| Task goal |
Although the data below holds other lines too, output only those from the line with "By Leslie Hardinge PHD" up to and including the line with "They are not all Remnant", exactly as they appear.

| Records provided |
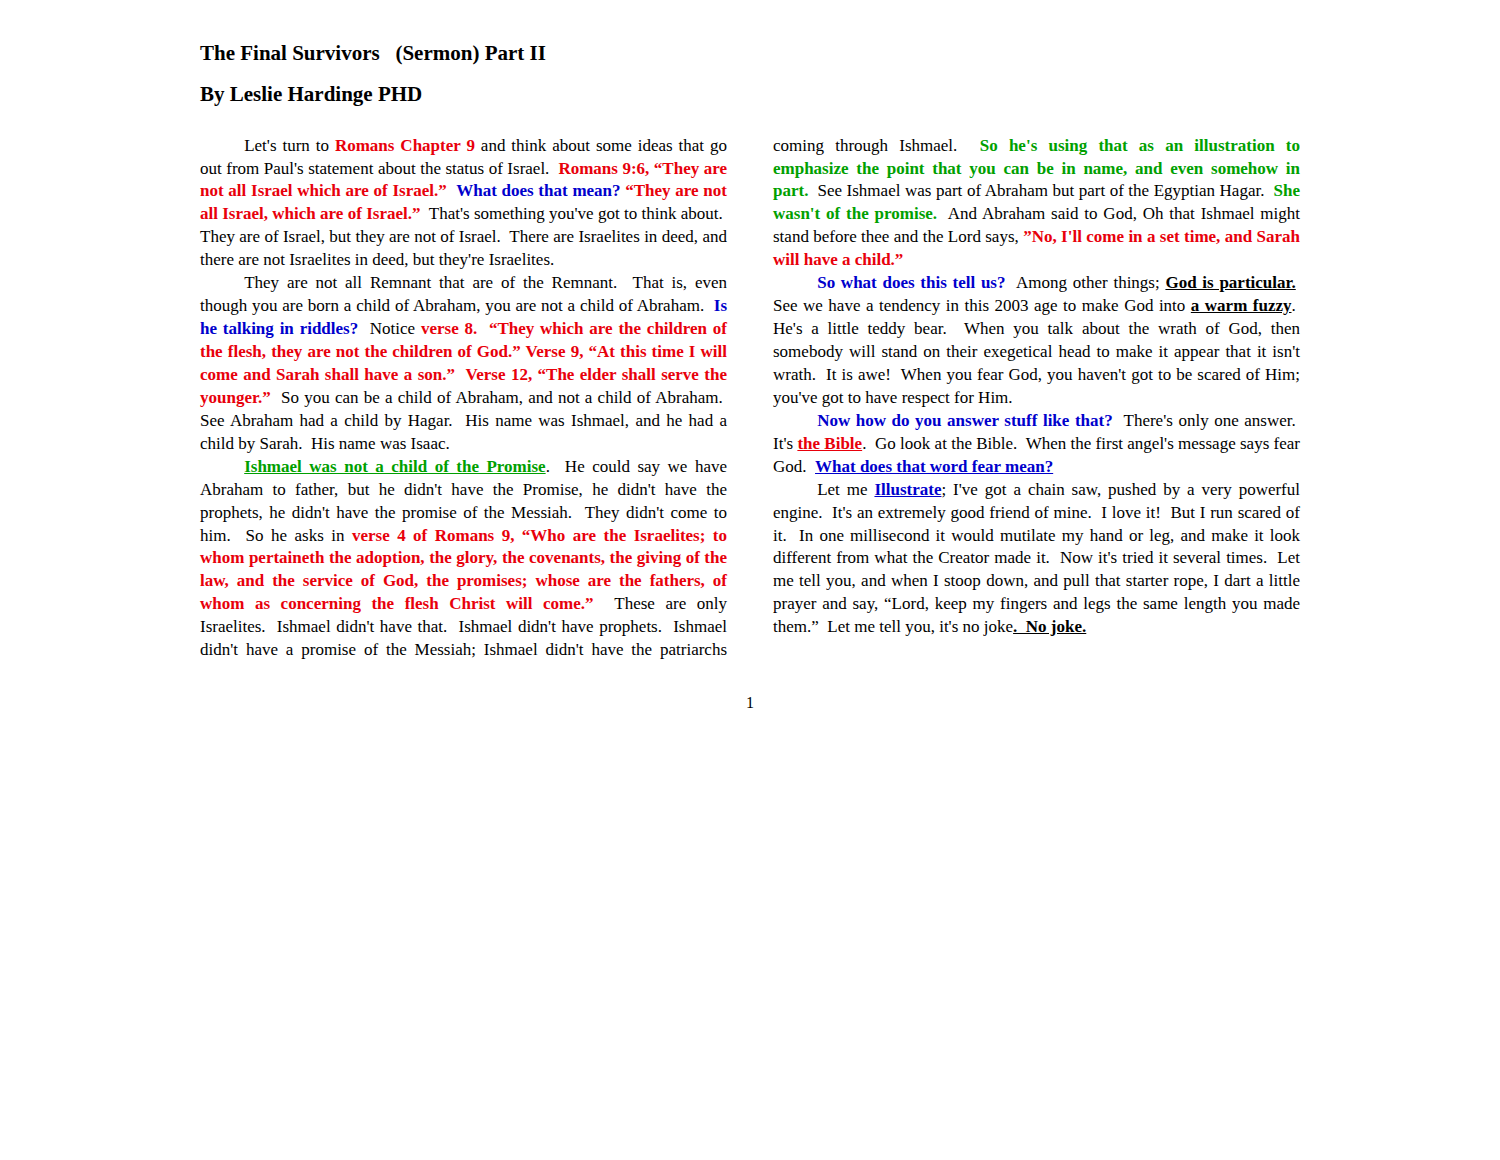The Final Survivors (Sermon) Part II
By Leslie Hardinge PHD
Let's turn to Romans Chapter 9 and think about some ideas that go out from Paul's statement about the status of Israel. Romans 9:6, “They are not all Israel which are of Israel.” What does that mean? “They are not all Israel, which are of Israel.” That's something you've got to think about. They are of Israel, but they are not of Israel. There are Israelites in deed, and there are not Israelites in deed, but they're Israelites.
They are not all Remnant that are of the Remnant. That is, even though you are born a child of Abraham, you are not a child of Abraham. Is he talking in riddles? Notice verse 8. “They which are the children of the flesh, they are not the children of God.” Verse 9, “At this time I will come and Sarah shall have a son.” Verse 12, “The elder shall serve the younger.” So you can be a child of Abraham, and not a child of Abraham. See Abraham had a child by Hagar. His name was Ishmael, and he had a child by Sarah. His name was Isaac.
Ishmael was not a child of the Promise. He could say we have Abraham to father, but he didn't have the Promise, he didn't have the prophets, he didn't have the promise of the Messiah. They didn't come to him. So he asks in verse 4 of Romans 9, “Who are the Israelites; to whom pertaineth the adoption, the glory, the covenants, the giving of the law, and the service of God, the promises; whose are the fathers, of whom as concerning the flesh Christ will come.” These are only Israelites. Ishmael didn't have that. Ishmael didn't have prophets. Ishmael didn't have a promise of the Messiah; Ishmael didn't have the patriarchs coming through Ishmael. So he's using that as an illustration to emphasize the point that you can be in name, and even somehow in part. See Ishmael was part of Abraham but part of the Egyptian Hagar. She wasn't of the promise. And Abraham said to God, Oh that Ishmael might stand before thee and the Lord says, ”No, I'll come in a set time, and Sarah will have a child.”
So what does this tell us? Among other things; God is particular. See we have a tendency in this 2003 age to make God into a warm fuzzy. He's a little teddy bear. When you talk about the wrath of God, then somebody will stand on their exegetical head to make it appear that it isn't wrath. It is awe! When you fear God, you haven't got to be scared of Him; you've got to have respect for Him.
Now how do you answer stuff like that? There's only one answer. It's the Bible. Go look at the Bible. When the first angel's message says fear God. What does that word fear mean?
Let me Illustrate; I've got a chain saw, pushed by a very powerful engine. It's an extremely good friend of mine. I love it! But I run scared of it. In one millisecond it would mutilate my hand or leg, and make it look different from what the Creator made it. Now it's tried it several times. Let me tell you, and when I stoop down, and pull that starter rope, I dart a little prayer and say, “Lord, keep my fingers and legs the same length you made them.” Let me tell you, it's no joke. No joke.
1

* * *

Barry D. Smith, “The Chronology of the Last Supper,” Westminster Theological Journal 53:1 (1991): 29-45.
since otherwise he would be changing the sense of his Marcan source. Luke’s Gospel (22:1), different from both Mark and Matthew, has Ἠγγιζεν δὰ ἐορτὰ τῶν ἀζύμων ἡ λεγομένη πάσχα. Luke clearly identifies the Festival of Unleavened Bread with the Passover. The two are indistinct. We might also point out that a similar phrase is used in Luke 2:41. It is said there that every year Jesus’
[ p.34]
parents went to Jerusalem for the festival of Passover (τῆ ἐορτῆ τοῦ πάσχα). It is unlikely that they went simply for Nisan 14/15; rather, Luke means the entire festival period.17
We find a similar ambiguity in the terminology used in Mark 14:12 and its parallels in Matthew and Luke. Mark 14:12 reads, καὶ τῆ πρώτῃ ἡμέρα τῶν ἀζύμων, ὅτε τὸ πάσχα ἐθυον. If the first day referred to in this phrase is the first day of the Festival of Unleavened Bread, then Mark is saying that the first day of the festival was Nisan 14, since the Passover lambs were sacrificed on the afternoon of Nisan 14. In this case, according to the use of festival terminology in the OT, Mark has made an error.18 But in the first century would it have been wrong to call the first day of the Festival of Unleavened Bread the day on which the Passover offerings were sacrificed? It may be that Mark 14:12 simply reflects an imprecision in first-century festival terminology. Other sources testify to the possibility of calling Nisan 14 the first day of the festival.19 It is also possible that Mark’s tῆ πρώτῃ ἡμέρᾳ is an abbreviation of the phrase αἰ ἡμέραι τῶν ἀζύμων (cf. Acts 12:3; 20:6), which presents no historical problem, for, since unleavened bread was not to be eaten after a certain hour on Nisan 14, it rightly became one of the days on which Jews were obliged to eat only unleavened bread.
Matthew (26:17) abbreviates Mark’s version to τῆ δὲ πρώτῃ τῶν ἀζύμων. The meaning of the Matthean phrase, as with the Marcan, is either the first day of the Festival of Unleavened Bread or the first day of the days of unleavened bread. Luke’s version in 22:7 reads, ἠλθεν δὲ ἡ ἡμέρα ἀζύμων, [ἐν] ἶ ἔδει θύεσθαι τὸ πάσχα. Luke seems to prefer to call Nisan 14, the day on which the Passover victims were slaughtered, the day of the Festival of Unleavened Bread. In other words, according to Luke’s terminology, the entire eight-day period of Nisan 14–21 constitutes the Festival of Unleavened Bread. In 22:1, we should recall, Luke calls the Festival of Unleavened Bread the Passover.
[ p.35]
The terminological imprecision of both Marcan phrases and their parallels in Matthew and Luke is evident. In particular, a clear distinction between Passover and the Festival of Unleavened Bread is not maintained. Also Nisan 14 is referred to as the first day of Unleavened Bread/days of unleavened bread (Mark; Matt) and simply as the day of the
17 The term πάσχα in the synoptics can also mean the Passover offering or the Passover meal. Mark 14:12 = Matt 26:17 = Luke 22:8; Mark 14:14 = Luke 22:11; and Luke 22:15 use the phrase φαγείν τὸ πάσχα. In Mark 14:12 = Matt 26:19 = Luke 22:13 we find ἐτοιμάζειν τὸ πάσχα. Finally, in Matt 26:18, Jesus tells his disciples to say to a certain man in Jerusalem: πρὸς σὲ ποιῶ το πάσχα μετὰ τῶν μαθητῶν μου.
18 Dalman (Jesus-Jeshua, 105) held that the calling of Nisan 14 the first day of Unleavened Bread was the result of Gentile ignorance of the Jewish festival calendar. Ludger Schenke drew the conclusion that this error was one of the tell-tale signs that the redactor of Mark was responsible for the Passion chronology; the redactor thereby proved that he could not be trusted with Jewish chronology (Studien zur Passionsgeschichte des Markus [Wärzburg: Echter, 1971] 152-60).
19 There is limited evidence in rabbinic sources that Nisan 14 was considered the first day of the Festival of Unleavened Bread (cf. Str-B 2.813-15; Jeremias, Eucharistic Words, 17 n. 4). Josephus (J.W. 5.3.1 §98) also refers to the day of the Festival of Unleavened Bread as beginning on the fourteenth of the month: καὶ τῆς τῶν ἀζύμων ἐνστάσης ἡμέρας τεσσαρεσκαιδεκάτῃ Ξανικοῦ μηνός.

| Answer for the task |
By Leslie Hardinge PHD
Let's turn to Romans Chapter 9 and think about some ideas that go out from Paul's statement about the status of Israel. Romans 9:6, “They are not all Israel which are of Israel.” What does that mean? “They are not all Israel, which are of Israel.” That's something you've got to think about. They are of Israel, but they are not of Israel. There are Israelites in deed, and there are not Israelites in deed, but they're Israelites.
They are not all Remnant that are of the Remnant. That is, even though you are born a child of Abraham, you are not a child of Abraham. Is he talking in riddles? Notice verse 8. “They which are the children of the flesh, they are not the children of God.” Verse 9, “At this time I will come and Sarah shall have a son.” Verse 12, “The elder shall serve the younger.” So you can be a child of Abraham, and not a child of Abraham. See Abraham had a child by Hagar. His name was Ishmael, and he had a child by Sarah. His name was Isaac.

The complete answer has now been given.